Set out the lines of all the rows below as a two-column Markdown table headed Line No. and Text. Number the lines in order and leave out any blank ones.
Start of Recorded data
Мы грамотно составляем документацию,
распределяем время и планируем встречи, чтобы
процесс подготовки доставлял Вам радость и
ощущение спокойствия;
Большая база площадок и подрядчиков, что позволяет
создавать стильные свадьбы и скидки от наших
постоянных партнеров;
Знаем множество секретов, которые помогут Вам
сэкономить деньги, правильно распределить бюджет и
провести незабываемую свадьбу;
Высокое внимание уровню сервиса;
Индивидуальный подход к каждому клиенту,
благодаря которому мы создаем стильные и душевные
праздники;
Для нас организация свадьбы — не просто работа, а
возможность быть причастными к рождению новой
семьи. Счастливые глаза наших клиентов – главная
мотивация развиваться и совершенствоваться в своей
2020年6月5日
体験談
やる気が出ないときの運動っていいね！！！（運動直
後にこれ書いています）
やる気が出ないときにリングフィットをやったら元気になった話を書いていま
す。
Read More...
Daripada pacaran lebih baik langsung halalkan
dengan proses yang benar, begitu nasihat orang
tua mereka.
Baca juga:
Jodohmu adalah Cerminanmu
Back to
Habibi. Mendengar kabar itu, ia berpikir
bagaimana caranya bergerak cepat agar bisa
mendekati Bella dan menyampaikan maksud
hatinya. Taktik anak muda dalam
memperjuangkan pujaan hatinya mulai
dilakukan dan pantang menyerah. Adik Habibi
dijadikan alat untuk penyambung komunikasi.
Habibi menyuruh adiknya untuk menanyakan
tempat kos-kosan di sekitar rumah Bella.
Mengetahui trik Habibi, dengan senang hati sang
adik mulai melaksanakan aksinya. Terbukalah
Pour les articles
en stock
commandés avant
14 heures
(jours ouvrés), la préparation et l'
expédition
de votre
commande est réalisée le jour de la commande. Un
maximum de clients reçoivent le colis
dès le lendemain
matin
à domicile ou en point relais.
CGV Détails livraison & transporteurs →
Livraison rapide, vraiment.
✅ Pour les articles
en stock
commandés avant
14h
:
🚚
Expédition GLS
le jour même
End of Recorded data
_Task result:_
| Line No. | Text |
|---|---|
| 1 | Мы грамотно составляем документацию, |
| 2 | распределяем время и планируем встречи, чтобы |
| 3 | процесс подготовки доставлял Вам радость и |
| 4 | ощущение спокойствия; |
| 5 | Большая база площадок и подрядчиков, что позволяет |
| 6 | создавать стильные свадьбы и скидки от наших |
| 7 | постоянных партнеров; |
| 8 | Знаем множество секретов, которые помогут Вам |
| 9 | сэкономить деньги, правильно распределить бюджет и |
| 10 | провести незабываемую свадьбу; |
| 11 | Высокое внимание уровню сервиса; |
| 12 | Индивидуальный подход к каждому клиенту, |
| 13 | благодаря которому мы создаем стильные и душевные |
| 14 | праздники; |
| 15 | Для нас организация свадьбы — не просто работа, а |
| 16 | возможность быть причастными к рождению новой |
| 17 | семьи. Счастливые глаза наших клиентов – главная |
| 18 | мотивация развиваться и совершенствоваться в своей |
| 19 | 2020年6月5日 |
| 20 | 体験談 |
| 21 | やる気が出ないときの運動っていいね！！！（運動直 |
| 22 | 後にこれ書いています） |
| 23 | やる気が出ないときにリングフィットをやったら元気になった話を書いていま |
| 24 | す。 |
| 25 | Read More... |
| 26 | Daripada pacaran lebih baik langsung halalkan |
| 27 | dengan proses yang benar, begitu nasihat orang |
| 28 | tua mereka. |
| 29 | Baca juga: |
| 30 | Jodohmu adalah Cerminanmu |
| 31 | Back to |
| 32 | Habibi. Mendengar kabar itu, ia berpikir |
| 33 | bagaimana caranya bergerak cepat agar bisa |
| 34 | mendekati Bella dan menyampaikan maksud |
| 35 | hatinya. Taktik anak muda dalam |
| 36 | memperjuangkan pujaan hatinya mulai |
| 37 | dilakukan dan pantang menyerah. Adik Habibi |
| 38 | dijadikan alat untuk penyambung komunikasi. |
| 39 | Habibi menyuruh adiknya untuk menanyakan |
| 40 | tempat kos-kosan di sekitar rumah Bella. |
| 41 | Mengetahui trik Habibi, dengan senang hati sang |
| 42 | adik mulai melaksanakan aksinya. Terbukalah |
| 43 | Pour les articles |
| 44 | en stock |
| 45 | commandés avant |
| 46 | 14 heures |
| 47 | (jours ouvrés), la préparation et l' |
| 48 | expédition |
| 49 | de votre |
| 50 | commande est réalisée le jour de la commande. Un |
| 51 | maximum de clients reçoivent le colis |
| 52 | dès le lendemain |
| 53 | matin |
| 54 | à domicile ou en point relais. |
| 55 | CGV Détails livraison & transporteurs → |
| 56 | Livraison rapide, vraiment. |
| 57 | ✅ Pour les articles |
| 58 | en stock |
| 59 | commandés avant |
| 60 | 14h |
| 61 | : |
| 62 | 🚚 |
| 63 | Expédition GLS |
| 64 | le jour même |